Avec ‘Le secret de Dumbledore’, David Yates dépoussière et redonne du souffle à la saga après un premier volet poussif et second opus transitionnel sans intérêt. Cet opus, bien qu’inégal, a le mérite de susciter la curiosité du spectateur pour les deux prochains films de la saga.
Cette fois, il s’agit d’empêcher le macabre Grindelwald de prendre le contrôle de la communauté magique. En effet, blanchi de ses crimes contre les moldus, sa position n’est plus que jamais favorable pour atteindre le poste suprême. Mais pour cela, il devra rechercher un Qilin, une créature pouvant lire l’avenir et désigner le prochain chef de la communauté magique. Dumbledore, qui entretient une relation pour le moins ambiguë avec Grindelwald faite d’admiration et de regret, fait appel à Norbert Dragonneau et quelques autres pour faire échouer les plans diaboliques du mage noir.
Le premier grand plaisir du spectateur, qui comme moi est un grand fan de l’univers d’Harry Potter, est de retrouver plusieurs éléments de cet univers. On y revoit Dumbledore et son frère Abelforth. On aperçoit brièvement le professeur McGonagall jeune. On repasse par Poudlard, par la taverne du sanglier à Pré-au-lard. Cela ne pourrait être rien. Mais moi qui ai un esprit de midinette quand il s’agit d’Harry Potter, j’ai pris un énorme plaisir nostalgique à revoir tout ça. Et puis bien sûr, on retrouve les éléments phares de la saga des animaux fantastiques. On revoit Croyance, le moldu, Queenie et Grindelwald. On retrouve également les fameuses bêtes dont le niffleur, et le botruc. Et puis on découvre un tas de chose. Entre autres choses, l’homosexualité jusque-là supposée de Dumbledore est exprimée au grand jour, ce qui a provoqué un certain remous dans la salle de cinéma où je me trouvais.
L’intrigue de ce volet a été mieux travaillée que pour les deux volets précédents. On voyage beaucoup plus. Le film s’ouvre sur une assez bonne séquence dans une forêt (asiatique si je ne me trompe pas). Puis on se retrouve dans le Queens avant de s’embarquer pour Berlin, avant un dernier voyage au Bhoutan. La structuration du film me semble ici plus aboutie que pour le volet précédent.
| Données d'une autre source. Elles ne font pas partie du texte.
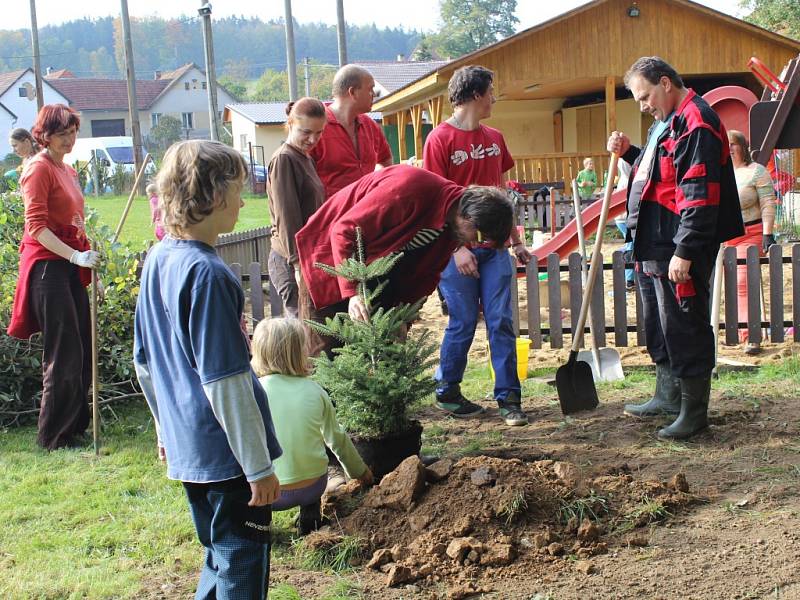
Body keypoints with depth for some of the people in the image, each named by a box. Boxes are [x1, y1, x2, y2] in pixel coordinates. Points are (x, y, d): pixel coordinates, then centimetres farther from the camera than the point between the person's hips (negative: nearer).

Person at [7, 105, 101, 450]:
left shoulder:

Car il s’agit de marier dans cette saga le côté ‘animaux fantastiques’, l’aspect ‘Poudlard’ (pour raccrocher la saga à celle d’Harry Potter) et l’aspect ‘la montée du fascisme pour les nuls’ (cher à J.K. Rowling). Dans le précédent film, l’aspect ‘animaux fantastique’ apparaissaient le temps d’une séquence sans intérêt comme si les scénaristes avaient oublié cet aspect pendant l’écriture du scénario. Et Poudlard n’apparaissait pas assez. Ici, l’ensemble est mieux agencé. Et les aller-retours entre chaque intrigue confèrent du dynamisme au film.
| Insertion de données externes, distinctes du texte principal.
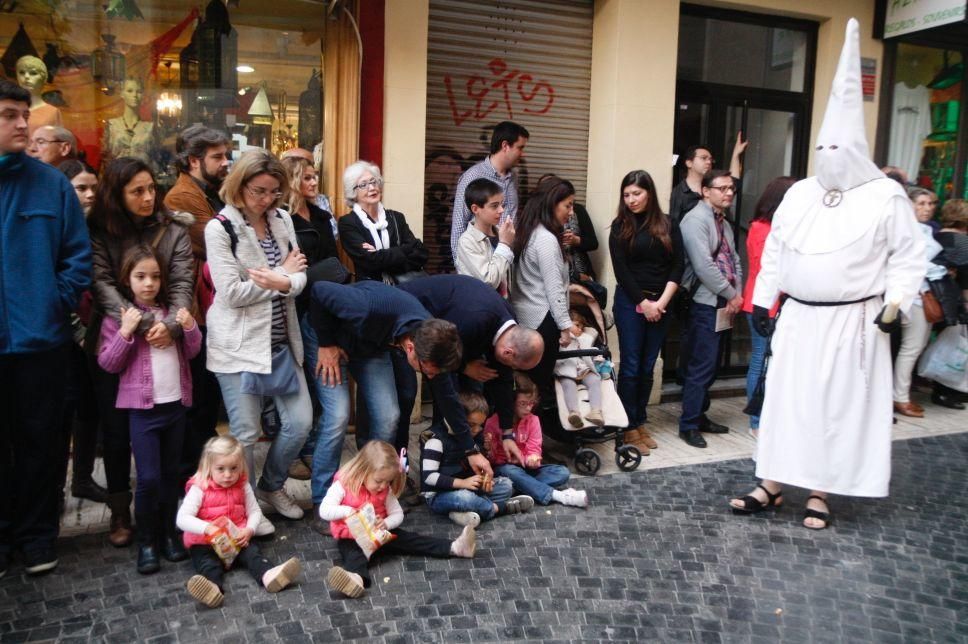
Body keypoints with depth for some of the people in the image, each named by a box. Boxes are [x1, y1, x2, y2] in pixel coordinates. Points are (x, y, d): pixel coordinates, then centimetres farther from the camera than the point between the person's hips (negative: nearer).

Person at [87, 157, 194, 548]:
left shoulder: (174, 229, 0)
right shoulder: (99, 231, 0)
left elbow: (182, 284, -8)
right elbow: (100, 283, -10)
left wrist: (170, 324, -27)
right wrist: (137, 322, -24)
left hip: (159, 346, 0)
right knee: (116, 431, 8)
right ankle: (120, 513, 23)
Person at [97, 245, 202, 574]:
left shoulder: (172, 311, 8)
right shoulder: (117, 316, -2)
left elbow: (192, 352, 9)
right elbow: (108, 364, -5)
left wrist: (190, 328, -10)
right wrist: (125, 332, -18)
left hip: (176, 404, 4)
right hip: (143, 408, -4)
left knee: (171, 473, 12)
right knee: (148, 477, -6)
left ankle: (168, 533, 25)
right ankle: (146, 541, 10)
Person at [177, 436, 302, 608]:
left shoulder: (243, 486, 2)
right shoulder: (199, 489, -11)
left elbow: (255, 511, 6)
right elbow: (182, 519, -18)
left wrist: (249, 530, -16)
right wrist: (208, 528, -33)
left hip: (237, 539, 3)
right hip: (204, 542, -3)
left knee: (252, 551, -22)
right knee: (207, 563, -30)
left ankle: (267, 574, -48)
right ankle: (213, 587, -60)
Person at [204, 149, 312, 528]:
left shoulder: (283, 220, 8)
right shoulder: (220, 229, -9)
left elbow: (300, 277, 2)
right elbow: (232, 292, -17)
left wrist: (283, 282, -22)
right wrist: (283, 274, -9)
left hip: (281, 341, 6)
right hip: (240, 345, -5)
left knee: (300, 422, 7)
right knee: (246, 433, 3)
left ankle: (271, 487, 32)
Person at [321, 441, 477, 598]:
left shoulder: (386, 490, 0)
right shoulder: (343, 485, -15)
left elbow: (397, 514, 3)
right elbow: (324, 511, -19)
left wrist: (386, 523, -19)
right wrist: (346, 511, -37)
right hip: (350, 538, -4)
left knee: (407, 539, -10)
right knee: (354, 555, -35)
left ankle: (454, 548, -19)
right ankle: (357, 577, -70)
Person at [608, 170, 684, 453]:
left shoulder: (668, 224, 6)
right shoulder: (620, 226, 1)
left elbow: (678, 264, 1)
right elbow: (621, 270, -5)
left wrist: (662, 301, -10)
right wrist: (643, 303, -10)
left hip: (661, 304, 2)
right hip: (630, 302, -2)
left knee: (648, 367, 9)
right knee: (631, 366, -2)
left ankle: (641, 422, 19)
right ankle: (629, 427, 6)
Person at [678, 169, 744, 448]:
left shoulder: (724, 224, 18)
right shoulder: (696, 219, -11)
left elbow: (734, 260, 17)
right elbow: (703, 266, -19)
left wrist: (738, 294, 1)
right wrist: (731, 294, -11)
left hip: (723, 304, 9)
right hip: (704, 304, -9)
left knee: (710, 364, 13)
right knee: (702, 365, -6)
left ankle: (700, 415, 24)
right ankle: (689, 425, 3)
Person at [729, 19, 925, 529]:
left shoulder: (886, 196, -5)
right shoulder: (799, 194, 8)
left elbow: (908, 255, -2)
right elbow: (775, 251, 11)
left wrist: (895, 304, -11)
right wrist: (762, 300, 9)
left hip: (851, 321, -4)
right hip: (798, 317, 4)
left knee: (839, 404, 3)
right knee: (785, 398, 6)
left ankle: (820, 492, 15)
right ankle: (772, 485, 15)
Visuellement, le film est assez inégal. Sur certaines séquences, la production a clairement abusé des effets spéciaux. Le combat entre Dumbledore et Croyance est assez laid, plombé par les surenchère s d’effets. La saga s’éloigne définitivement de l’aspect ‘bric-et-broc’ inventif des premiers films Harry Potter. En revanche certaines séquences sont plus réussies. L’utilisation de ralenti donne d’assez jolies scènes notamment avec le ballet de feuilles. Mais ma séquence préférée a été celle du Bhoutan où la bande de Norbert Dragonneau tentent de leurrer l’ennemi avec six valises identiques. La séquence est parfaitement rythmée, assez bien montée. Et le suspens marche plutôt correctement.
Ce volet est largement centré sur le Dumbledore, mais si le personnage principal reste Norbert Dragonneau. Le Dumbledore jeune porte les traits de l’avenant Jude Law. Il est ici assez ambigu entre son ancienne admiration pour Grindelwald et sa culpabilité, entre sa volonté de lutter et son souhait de rester dans l’ombre. Sinon, Eddie Redmayne ballade toujours son visage de rongeur et sa gueule d’ahuri. Mais la grande nouveauté, c’est que Grindelwald est désormais interprété par Mads Mikkelsen, lequel s’est fait le look d’un Poutine chevelu.
J’aimerais terminer sur le point suivant. La nouvelle mode des blockbusters est d’ancrer le film dans un certain esprit de sérieux. Par exemple, le dernier Kingsman traitait péniblement de la première Guerre Mondiale. Ici, on retrouve la montée du fascisme chère à l’auteure d’Harry Potter. Heureusement, la démonstration est tempérée par un humour bienvenu assez British.
Ce volet ravira les nostalgiques (comme moi !) de l’univers d’Harry Potter. Ceux que cet univers indiffèrent peuvent passer leur chemain.